Term limits are being established for members of the board of directors of the Bristol County Water Authority. And competing bids must be sought for legal services.
The term limits and legal bids are among a dozen amendments to the enabling legislation that set up the water authority and the by-laws of the agency.
Those amendments will now be sent to each legislator representing Barrington, Bristol and Warren for introduction to the General Assembly and anticipated passage during the current session.
“I can’t imagine the amendments not passing with all three town councils unanimously supporting it,” said Solicitor Andrew Teitz.
The town councils of Barrington, Bristol and Warren agreed unanimously to the changes last Thursday evening in a meeting in Barrington Town Hall. The changes were recommended by an ad hoc committee of representatives from each town as a reaction to the audit report that identified a host of problems with the way the authority is operated and managed.
Under the term limits, members of the BCWA board now may serve no more than four consecutive three-year terms before stepping aside for at least three years. Current members may continue to serve two more terms before giving up their seats.
The term limits do not protect any member from being removed at any time by a majority vote of their respective town councils. Each town is expected to develop standards for removal of and expectations for its representatives.
Setting a term limit for a board member who serves as chair was not approved by the town councils. The chair has to be elected from now on by at least six members, however; previously, the chair was selected by the board.
Competitive bids must be sought for all professional services, including legal services that have been provided by Sandra Mack for many years.

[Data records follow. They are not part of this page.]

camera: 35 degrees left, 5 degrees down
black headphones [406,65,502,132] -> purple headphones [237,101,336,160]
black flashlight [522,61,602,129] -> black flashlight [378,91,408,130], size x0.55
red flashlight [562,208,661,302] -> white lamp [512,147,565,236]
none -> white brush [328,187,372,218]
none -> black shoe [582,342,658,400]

The board debated going out for bid for legal services at its most recent meeting. Any future debate on bids for legal services becomes moot if the amendments are approved by the General Assembly.

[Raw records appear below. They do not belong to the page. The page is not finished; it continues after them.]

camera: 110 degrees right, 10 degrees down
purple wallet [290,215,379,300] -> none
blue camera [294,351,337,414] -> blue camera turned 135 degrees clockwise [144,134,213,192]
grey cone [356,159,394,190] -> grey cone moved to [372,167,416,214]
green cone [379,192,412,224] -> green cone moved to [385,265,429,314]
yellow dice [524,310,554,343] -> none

“The board doesn’t have to take the low bidder,” said Teitz. “It just has to go to bid for legal services.”
Directors will now be paid $1,000 per year -- no longer $50 per meeting up to $1,500 a year. The chairman will receive $1,500.

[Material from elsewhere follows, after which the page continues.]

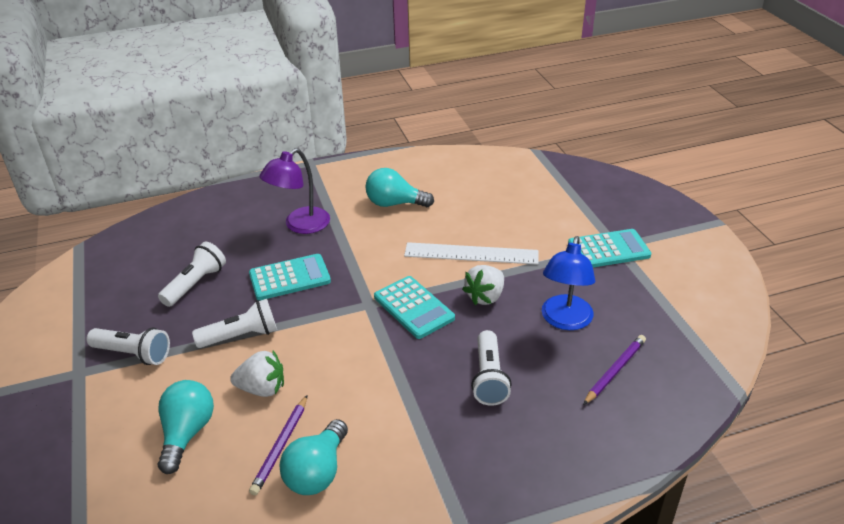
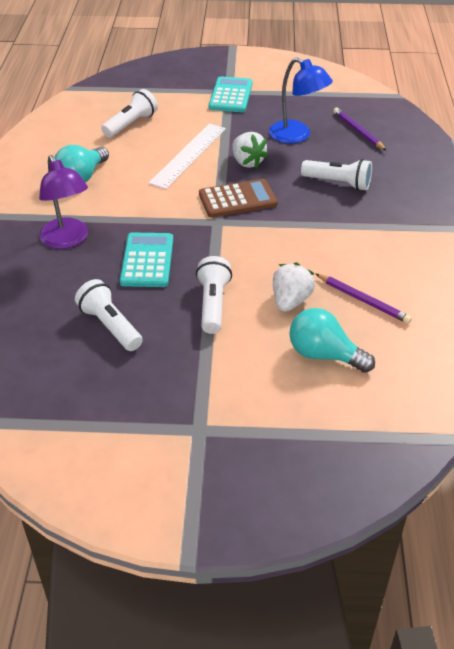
camera: 70 degrees left, 5 degrees up
white flashlight [86,328,170,365] -> white flashlight moved to [101,89,158,138]
turquoise light bulb [279,419,348,495] -> none
turquoise calculator [374,276,455,339] -> brown calculator [199,179,278,217]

A vice chairman of the board also will be elected and must live in a different town than the chairman.
A super-majority of seven directors was reduced to six directors for the approval of most major business handled by the board. At least one director, however, must come from each town.
At least one public hearing to which ratepayers are invited must be held before new water rates or fees are set. It must be advertised in a local newspaper and online and posted in the town halls to accommodate Rhode Island’s open meeting law.
The executive director’s compensation must be negotiated separately by the board. It cannot be tied in any way to the contract for union employees.
Members of the board are now prohibited from involvement in day-to-day operations of the water authority.
Notices of all meetings must now comply with the Rhode Island Open Meetings Act.
The ad hoc task force was formed by the Barrington, Warren and Bristol town councils to study the BCWA-creating legislation and by-laws.